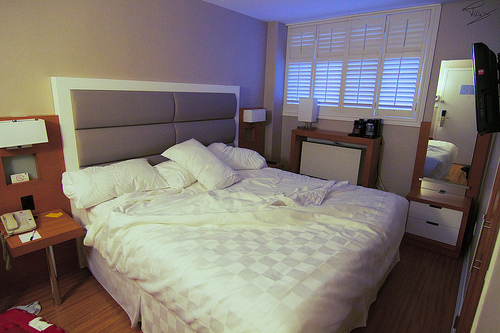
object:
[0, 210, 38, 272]
phone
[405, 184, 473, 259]
stand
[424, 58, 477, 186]
mirror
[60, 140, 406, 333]
bed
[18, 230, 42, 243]
paper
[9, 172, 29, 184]
card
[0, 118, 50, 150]
lamp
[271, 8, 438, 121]
window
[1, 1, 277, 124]
wall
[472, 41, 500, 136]
tv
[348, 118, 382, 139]
coffe maker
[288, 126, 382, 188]
table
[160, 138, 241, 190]
pillow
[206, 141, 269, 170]
pillow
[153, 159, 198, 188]
pillow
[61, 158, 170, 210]
pillow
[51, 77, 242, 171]
headboard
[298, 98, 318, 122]
shade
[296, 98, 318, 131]
lamp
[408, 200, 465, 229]
drawer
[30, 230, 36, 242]
pen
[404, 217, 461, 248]
drawer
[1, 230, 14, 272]
cord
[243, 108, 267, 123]
light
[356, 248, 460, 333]
floor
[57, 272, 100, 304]
shadow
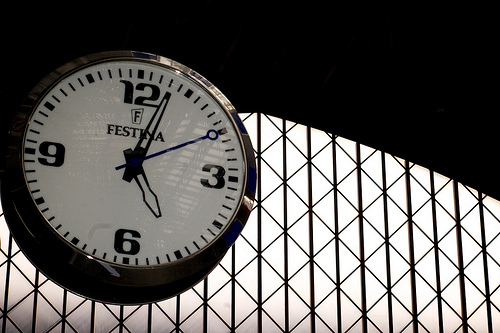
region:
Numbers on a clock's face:
[118, 76, 159, 111]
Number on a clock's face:
[113, 225, 140, 257]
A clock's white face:
[21, 62, 248, 268]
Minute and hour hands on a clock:
[122, 94, 169, 213]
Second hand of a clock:
[112, 126, 221, 169]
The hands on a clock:
[113, 90, 219, 220]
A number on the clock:
[37, 140, 65, 167]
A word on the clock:
[103, 122, 166, 142]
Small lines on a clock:
[20, 163, 91, 255]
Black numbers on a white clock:
[12, 51, 259, 281]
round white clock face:
[5, 40, 263, 307]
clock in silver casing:
[6, 41, 264, 315]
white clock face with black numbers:
[20, 58, 247, 272]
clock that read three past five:
[4, 47, 269, 308]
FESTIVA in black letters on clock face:
[102, 120, 167, 147]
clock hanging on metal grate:
[2, 40, 269, 305]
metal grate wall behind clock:
[6, 89, 498, 331]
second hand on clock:
[108, 128, 226, 175]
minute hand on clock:
[116, 90, 174, 183]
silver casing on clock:
[2, 42, 269, 306]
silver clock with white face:
[2, 43, 257, 311]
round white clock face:
[22, 58, 252, 271]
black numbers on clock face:
[17, 56, 252, 272]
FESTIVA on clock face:
[99, 120, 168, 147]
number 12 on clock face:
[117, 75, 163, 112]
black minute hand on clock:
[115, 87, 170, 184]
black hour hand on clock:
[119, 143, 164, 221]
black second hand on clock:
[110, 128, 228, 173]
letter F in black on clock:
[127, 104, 144, 128]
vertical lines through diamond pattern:
[285, 160, 405, 320]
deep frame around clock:
[6, 40, 256, 305]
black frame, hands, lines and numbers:
[6, 50, 256, 305]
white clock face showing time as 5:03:
[25, 65, 240, 265]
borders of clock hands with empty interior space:
[126, 86, 172, 216]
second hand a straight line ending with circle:
[110, 125, 217, 171]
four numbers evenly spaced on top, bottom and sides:
[25, 55, 245, 275]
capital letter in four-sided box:
[125, 101, 145, 126]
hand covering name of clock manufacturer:
[101, 121, 166, 142]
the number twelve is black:
[117, 78, 159, 109]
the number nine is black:
[38, 137, 66, 167]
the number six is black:
[113, 227, 140, 254]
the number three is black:
[199, 163, 228, 189]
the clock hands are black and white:
[113, 92, 217, 217]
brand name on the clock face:
[106, 106, 165, 143]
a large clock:
[6, 40, 258, 305]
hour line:
[82, 72, 97, 85]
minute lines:
[41, 204, 69, 237]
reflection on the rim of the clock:
[140, 52, 235, 113]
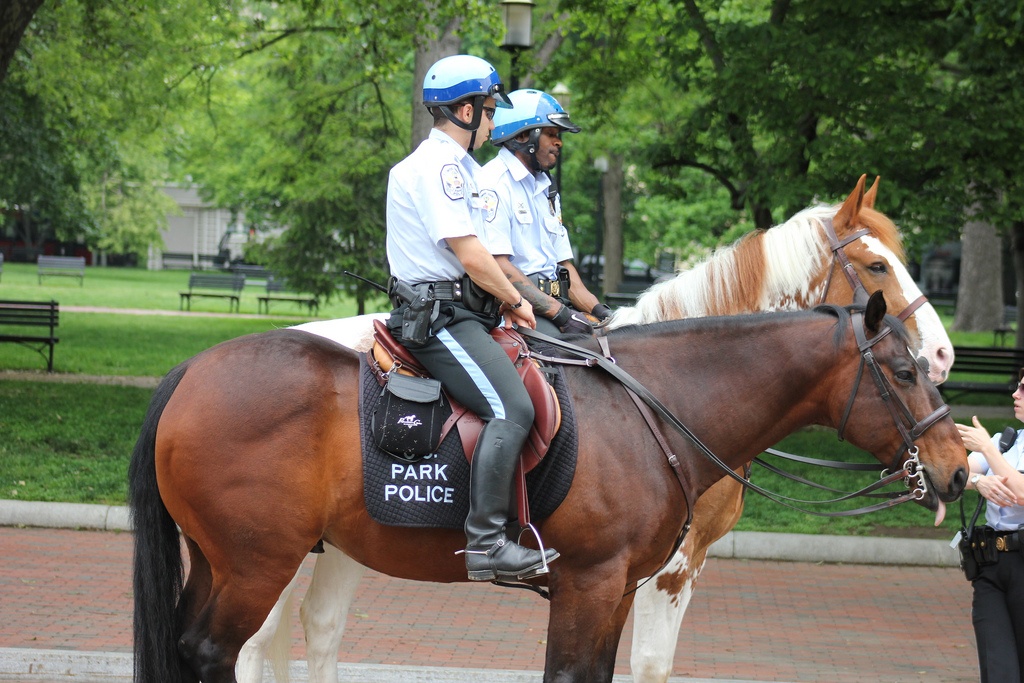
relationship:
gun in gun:
[390, 274, 435, 347] [391, 281, 437, 347]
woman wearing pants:
[958, 375, 1019, 680] [960, 530, 1021, 678]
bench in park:
[5, 296, 57, 370] [5, 5, 1019, 531]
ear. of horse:
[832, 171, 865, 230] [236, 156, 950, 679]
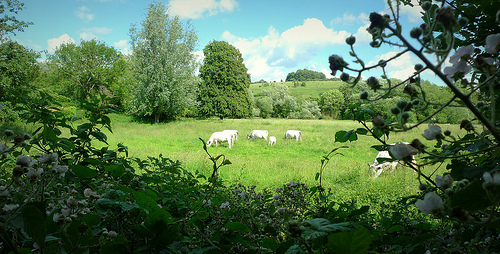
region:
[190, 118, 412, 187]
a herd of cows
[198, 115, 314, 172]
the cows are white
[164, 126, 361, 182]
the pasture is lush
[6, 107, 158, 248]
flowers are in the foreground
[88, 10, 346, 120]
trees are in the background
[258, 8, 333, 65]
the sky has puffy white clouds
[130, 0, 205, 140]
this tree is taller than the rest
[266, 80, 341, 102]
another meadow is in the background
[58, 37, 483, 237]
it appears to be early spring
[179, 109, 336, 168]
the cows are grazing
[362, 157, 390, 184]
the head of a cow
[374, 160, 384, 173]
the ear of a cow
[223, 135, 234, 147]
the hind legs of a cow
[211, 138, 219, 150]
the front leg of a cow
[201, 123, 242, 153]
a white cow on the grass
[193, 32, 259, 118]
a large green tree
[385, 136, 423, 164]
a white flower on the plant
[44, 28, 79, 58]
a white cloud in the sky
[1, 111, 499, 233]
a grassy green field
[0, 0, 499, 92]
a cloudy blue sky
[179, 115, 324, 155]
Several sheep are together.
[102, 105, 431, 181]
The sheep are in a field.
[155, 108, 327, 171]
The sheep are grazing.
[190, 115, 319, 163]
The sheep are white.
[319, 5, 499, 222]
The plant has flowers.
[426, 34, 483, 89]
The flowers are white.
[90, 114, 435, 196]
The field is lush.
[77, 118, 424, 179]
The field is green.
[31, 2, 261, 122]
Many trees line the field.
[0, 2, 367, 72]
The sky is blue.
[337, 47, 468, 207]
the flowers are white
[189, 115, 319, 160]
the animals are grazing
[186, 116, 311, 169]
the animals are all white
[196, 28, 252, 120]
the tree is full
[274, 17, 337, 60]
the cloud is bright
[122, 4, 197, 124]
the tree is tall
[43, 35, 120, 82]
the tree is wide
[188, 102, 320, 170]
the cows are hungry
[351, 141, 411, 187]
the cow is alone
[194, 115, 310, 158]
these cows are together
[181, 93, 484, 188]
Animals in the field.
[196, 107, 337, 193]
White animals on the field.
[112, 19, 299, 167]
Trees in the field.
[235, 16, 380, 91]
White clouds in the sky.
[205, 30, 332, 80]
White clouds in the blue sky.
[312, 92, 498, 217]
Leaves on the tree.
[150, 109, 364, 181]
Grass on the field.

▶ **Assignment**: Switch "face" to "dial" and give the lines of the listing again, changing nothing else. Begin at the start of the listing, stop after the line containing "[102, 120, 167, 147]", and leave the pictures out.

▶ **Written answer**:
object:
[0, 210, 38, 272]
phone
[405, 184, 473, 259]
stand
[424, 58, 477, 186]
mirror
[60, 140, 406, 333]
bed
[18, 230, 42, 243]
paper
[9, 172, 29, 184]
card
[0, 118, 50, 150]
lamp
[271, 8, 438, 121]
window
[1, 1, 277, 124]
wall
[472, 41, 500, 136]
tv
[348, 118, 382, 139]
coffe maker
[288, 126, 382, 188]
table
[160, 138, 241, 190]
pillow
[206, 141, 269, 170]
pillow
[153, 159, 198, 188]
pillow
[61, 158, 170, 210]
pillow
[51, 77, 242, 171]
headboard
[298, 98, 318, 122]
shade
[296, 98, 318, 131]
lamp
[408, 200, 465, 229]
drawer
[30, 230, 36, 242]
pen
[404, 217, 461, 248]
drawer
[1, 230, 14, 272]
cord
[243, 108, 267, 123]
light
[356, 248, 460, 333]
floor
[57, 272, 100, 304]
shadow
region:
Numbers on a clock's dial:
[118, 76, 159, 111]
Number on a clock's dial:
[113, 225, 140, 257]
A clock's white dial:
[21, 62, 248, 268]
Minute and hour hands on a clock:
[122, 94, 169, 213]
Second hand of a clock:
[112, 126, 221, 169]
The hands on a clock:
[113, 90, 219, 220]
A number on the clock:
[37, 140, 65, 167]
A word on the clock:
[103, 122, 166, 142]
Small lines on a clock:
[20, 163, 91, 255]
Black numbers on a white clock:
[12, 51, 259, 281]
round white clock dial:
[5, 40, 263, 307]
clock in silver casing:
[6, 41, 264, 315]
white clock dial with black numbers:
[20, 58, 247, 272]
clock that read three past five:
[4, 47, 269, 308]
FESTIVA in black letters on clock dial:
[102, 120, 167, 147]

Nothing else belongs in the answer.